Choosing a Supervisor, part 3
This is part three of the post, Choosing a Supervisor.
The next few questions I suggest asking yourself before choosing a supervisor are as follows:
3. What is their noteriety?
The personality and demeanor of a supervisor are critical to your suceess. In particular, their personality needs to "fit" with yours.
Some people work very well under high pressure with a very critical supervisor; others crumble. Some want a very hands-off supervisor and lots of independence. Others want a kid-glove and only to hear positive feedback.
Each supervisor has a very different approach to interacting with PhD students, and often that approach is very consistent over a multi-year timeframe. Some supervisors are just asses, plain and simple, but because they are research superstars, it is tolerated.
Do you want to work for an ass? A nice guy? An introvert? An extrovert?
4. How do they work?
Different researchers work different ways. To be a successful world-class researcher requires discipline and commitment, but it does not necessarily require giving up a social life, a family, and television. The way that your potential supervisor works oftens tells you how they expect you to work as well.
Are they an 9 to 5 type, or will you find them in their office at 11pm? Do they work directly with students in their lab, or do they only "manage" research? Do they seem to work very hard, but without a lot of results, or vice versa? Do they expect their students to work as hard and long as they do, or much harder or longer? Do they have families? Kids?
Do you want to work for a workaholic with a family that they never see? Or perhaps a professor that has found a good balance between family and work? Or a single person completely committed to their career?
5. Theoretician vs. Experimentalist/Breadth vs. Depth
Like many fields of science, computing sees some research that is purely theoretical and often requires nothing more than a pencil, a paper, and grey matter.
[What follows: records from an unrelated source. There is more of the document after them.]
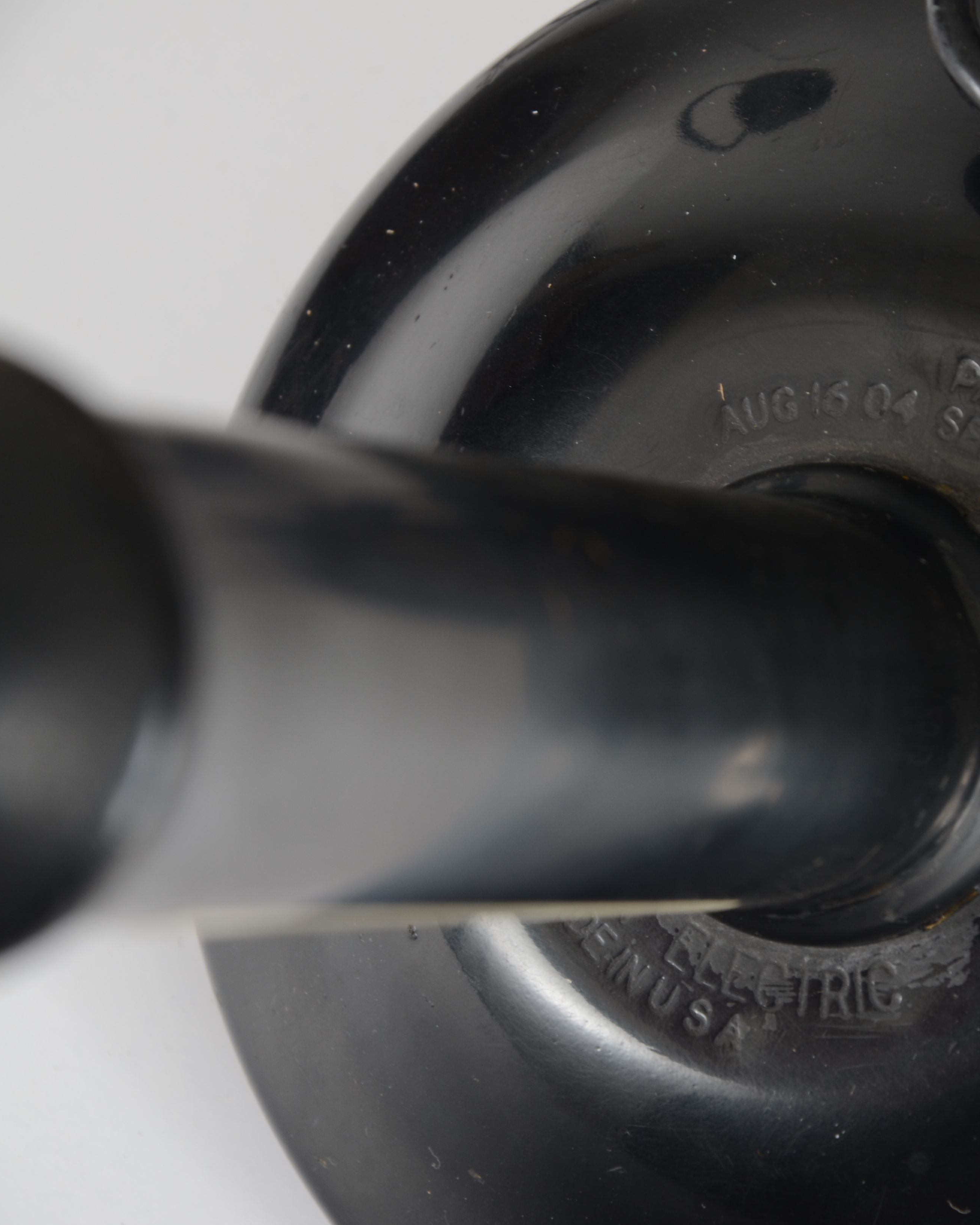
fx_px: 8111
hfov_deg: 6.9
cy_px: 614
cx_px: 909
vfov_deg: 8.6
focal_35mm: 224
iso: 160
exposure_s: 1/80
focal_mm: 105
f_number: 8
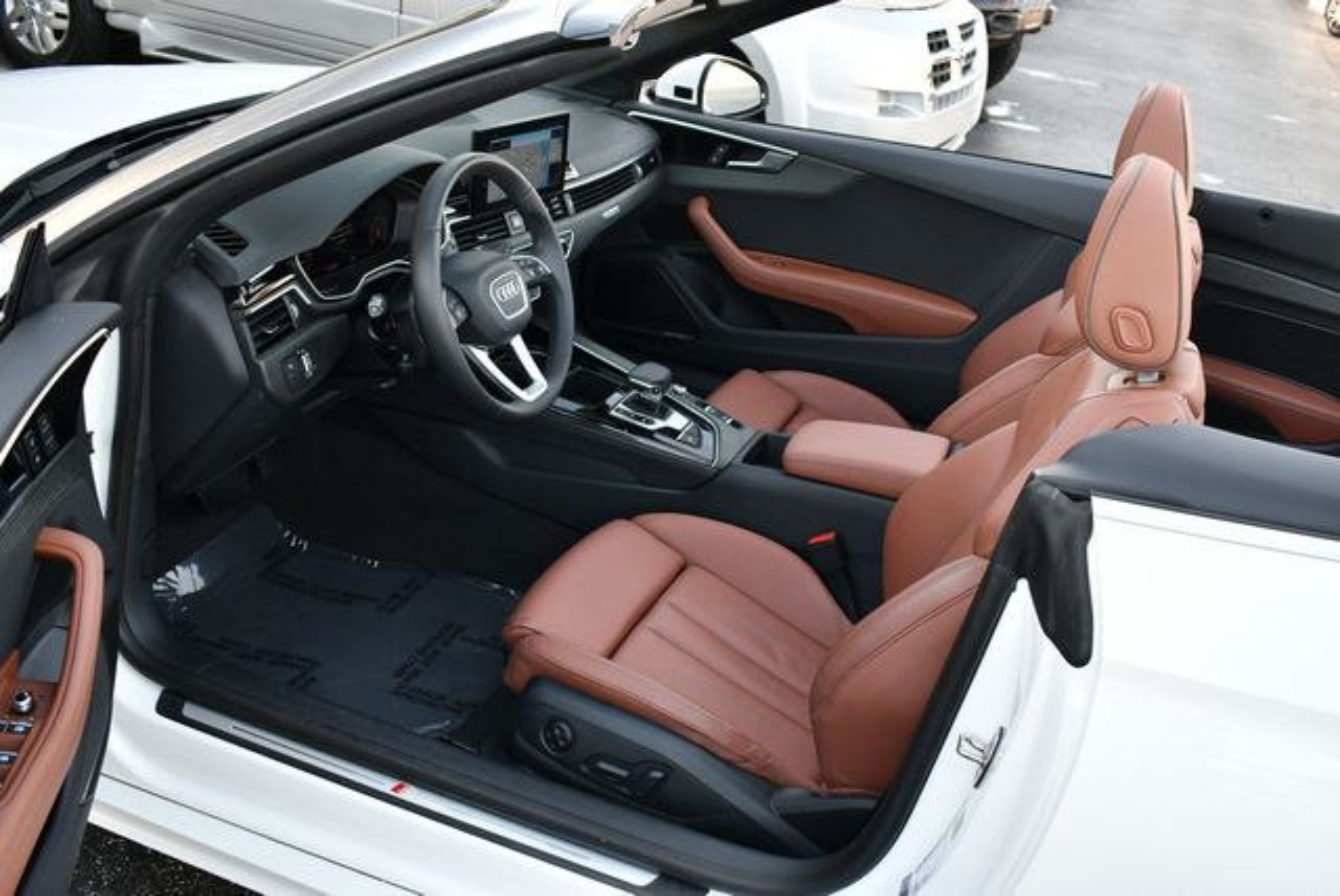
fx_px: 1341
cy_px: 448
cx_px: 670
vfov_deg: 36.9
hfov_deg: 53.1
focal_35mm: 36
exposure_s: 1/250
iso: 400
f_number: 4
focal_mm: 18
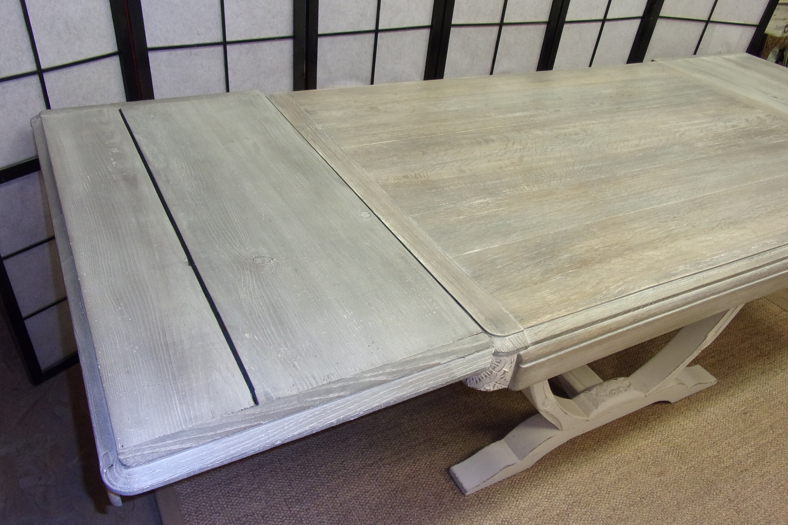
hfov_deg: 71.5
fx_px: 547
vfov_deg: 51.3
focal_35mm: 25
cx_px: 394
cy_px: 267
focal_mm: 4.3
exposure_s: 1/34
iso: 160
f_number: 3.3
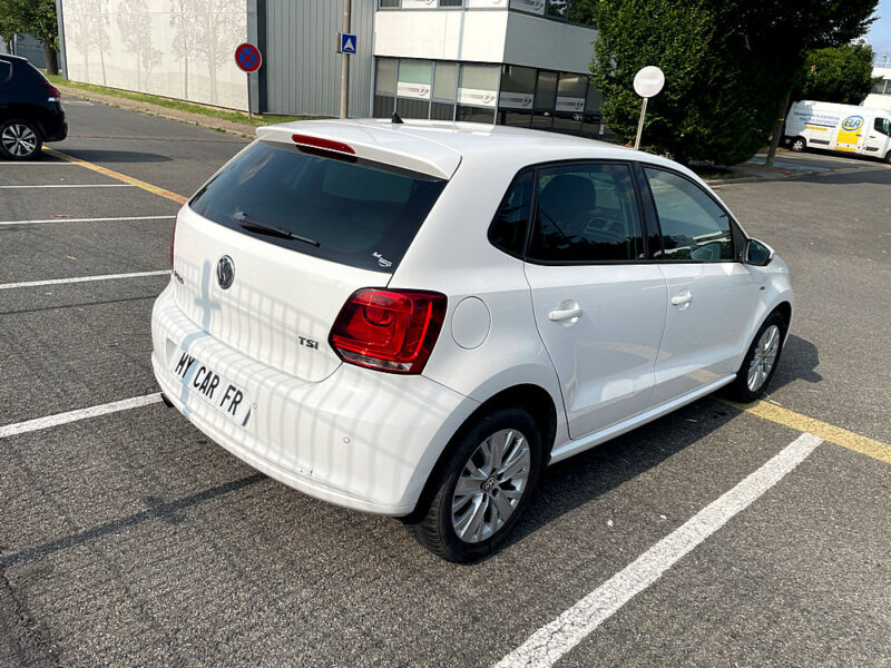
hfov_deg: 67.3
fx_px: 669
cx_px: 446
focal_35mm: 26
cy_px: 334
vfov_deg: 53.1
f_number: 1.6
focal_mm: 4.2
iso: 32
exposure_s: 1/4292
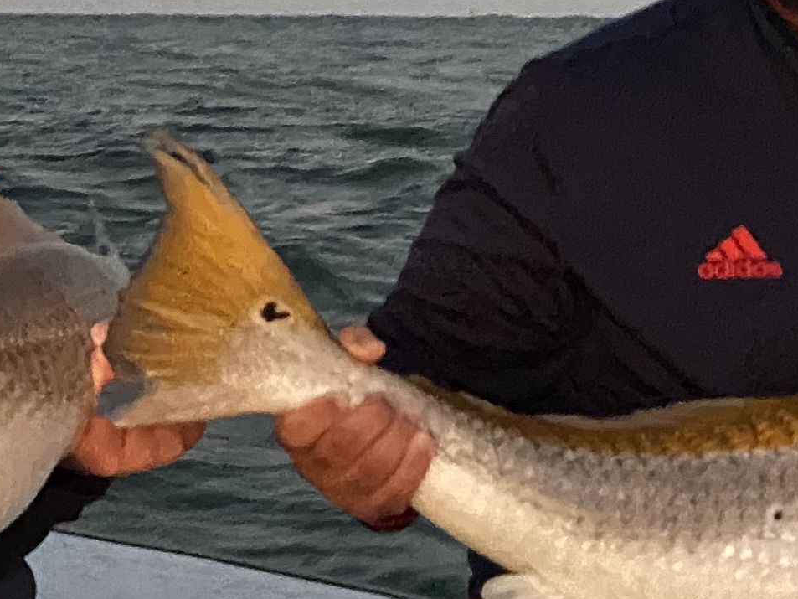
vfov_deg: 13.4
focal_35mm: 110
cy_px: 414
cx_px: -198
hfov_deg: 17.0
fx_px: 2536
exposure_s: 1/30
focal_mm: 4.25
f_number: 1.8
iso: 1000
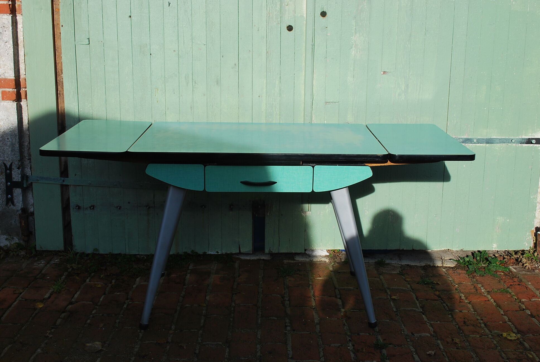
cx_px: 270
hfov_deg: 44.9
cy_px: 181
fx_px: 653
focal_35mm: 44
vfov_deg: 30.9
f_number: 7.1
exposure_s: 1/200
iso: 100
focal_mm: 29
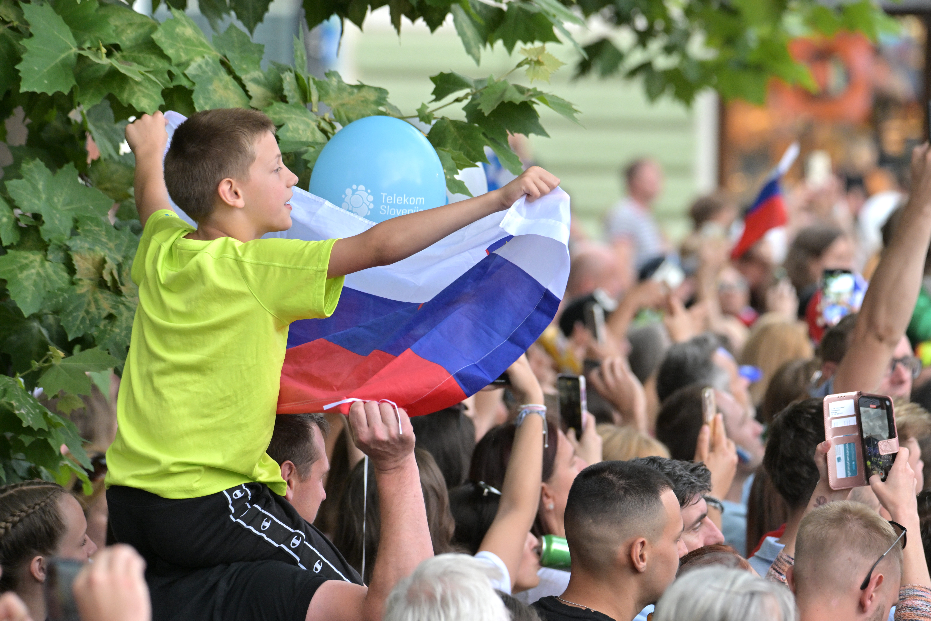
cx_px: 466
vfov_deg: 4.6
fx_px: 7758
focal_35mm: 300
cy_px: 310
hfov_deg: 6.9
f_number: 6.3
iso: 1600
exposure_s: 1/200
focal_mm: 300
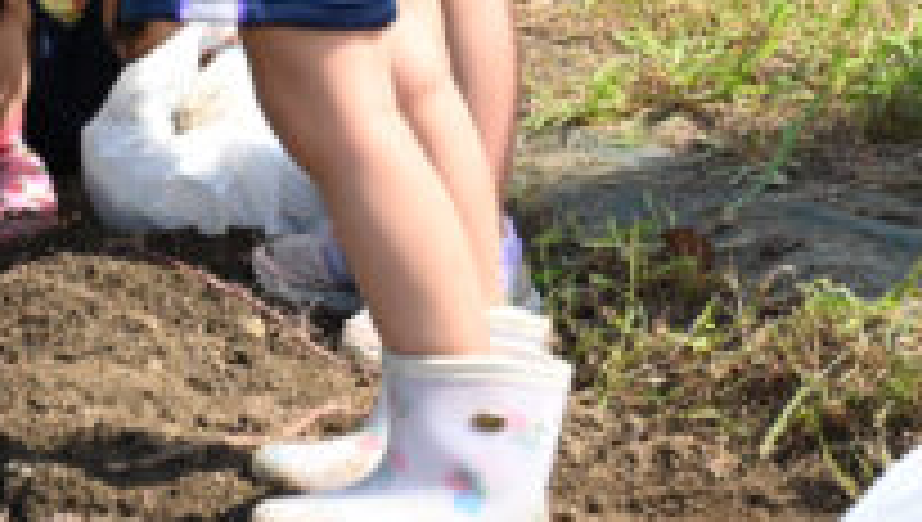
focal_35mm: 141
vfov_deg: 8.2
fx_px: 3452
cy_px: -590
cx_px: -49
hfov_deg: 14.9
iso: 1250
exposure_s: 1/8000
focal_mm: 36
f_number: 4
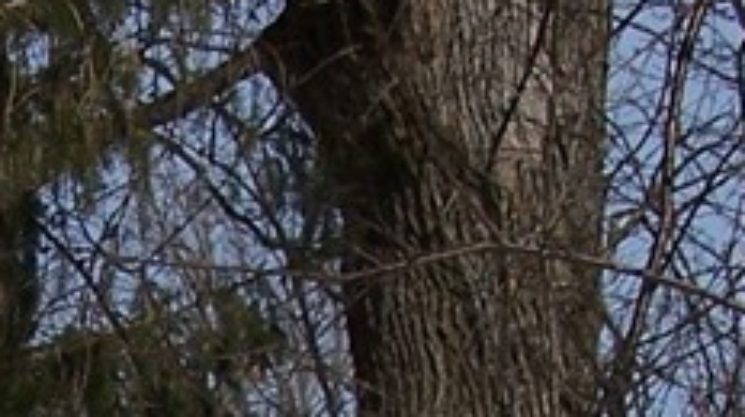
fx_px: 3612
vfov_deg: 6.4
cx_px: -135
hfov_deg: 11.6
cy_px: 885
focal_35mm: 183
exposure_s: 1/750
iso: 80
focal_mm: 6.3
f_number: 5.6
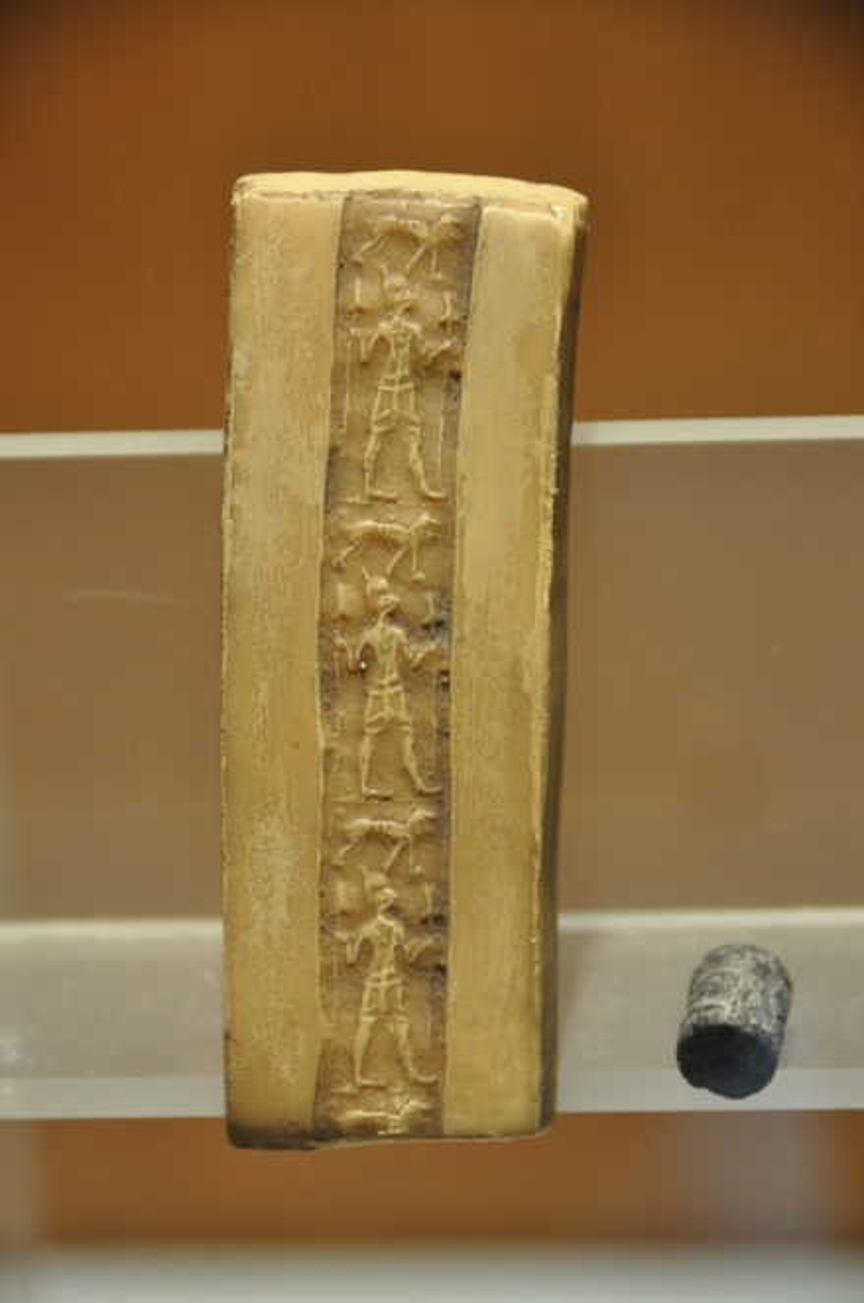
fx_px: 6070
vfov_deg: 12.3
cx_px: 432
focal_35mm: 168
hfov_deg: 8.1
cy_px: 652
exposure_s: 1/30
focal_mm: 112
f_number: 5.3
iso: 500
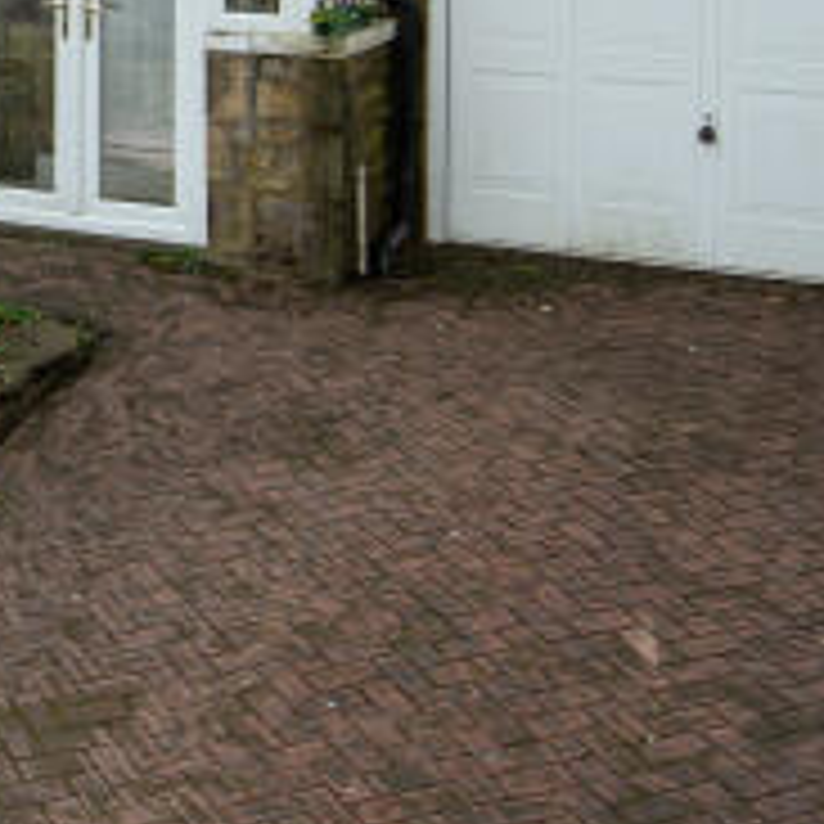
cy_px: -133
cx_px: -286
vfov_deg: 21.3
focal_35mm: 76
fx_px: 2047
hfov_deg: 20.5
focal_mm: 16
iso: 100
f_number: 8
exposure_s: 1/250
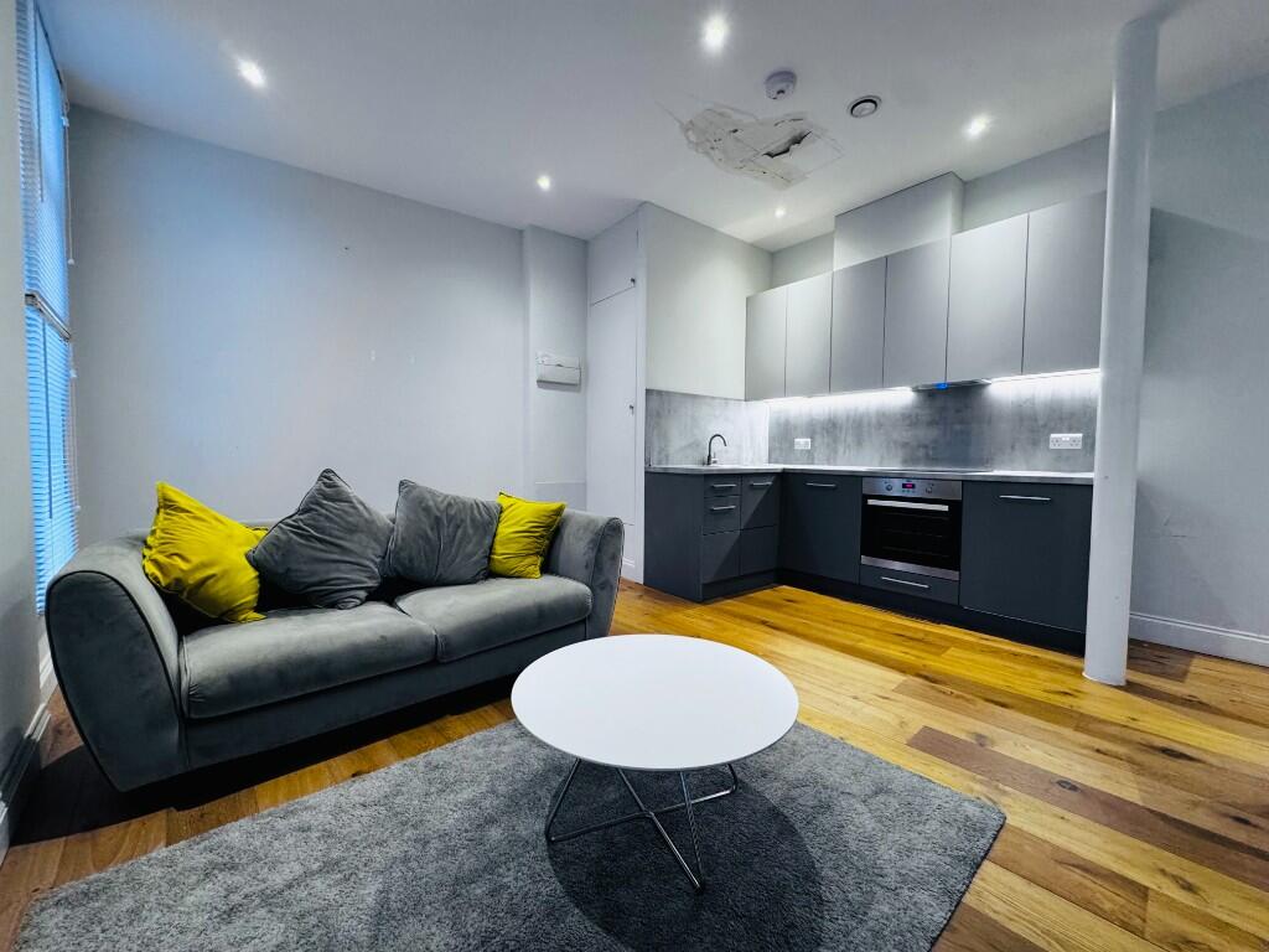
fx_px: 513
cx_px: 634
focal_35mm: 14
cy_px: 476
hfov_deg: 102.1
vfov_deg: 85.7
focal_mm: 2.22
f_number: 2.2
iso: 320
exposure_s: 1/50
Other groups eschew such research and focus entirely on an experimental approach, building realistic, non-trivial systems that are evaluated through quantitatively analysis.
The notion of "experiment" also varies from sub-discipline to sub-discipline. Within some communities the notion is quite ad hoc, while in others it is very rigorous.
Finally, some research groups are very focused and deep, exploring one specific topic for many years. Others are quite broad, permitting their students to choose topics from a broad set of topics---sometimes all of computing!
What kind of group do you want to be a part of? Do you prefer rigorous mathematical foundations, or would you rather just build and measure systems? Perhaps you see the value and attraction of both approaches? Do you want to be the single world-expert in one highly-focused topic, or would you rather play in a bigger sandbox, perhaps not digging as deeply?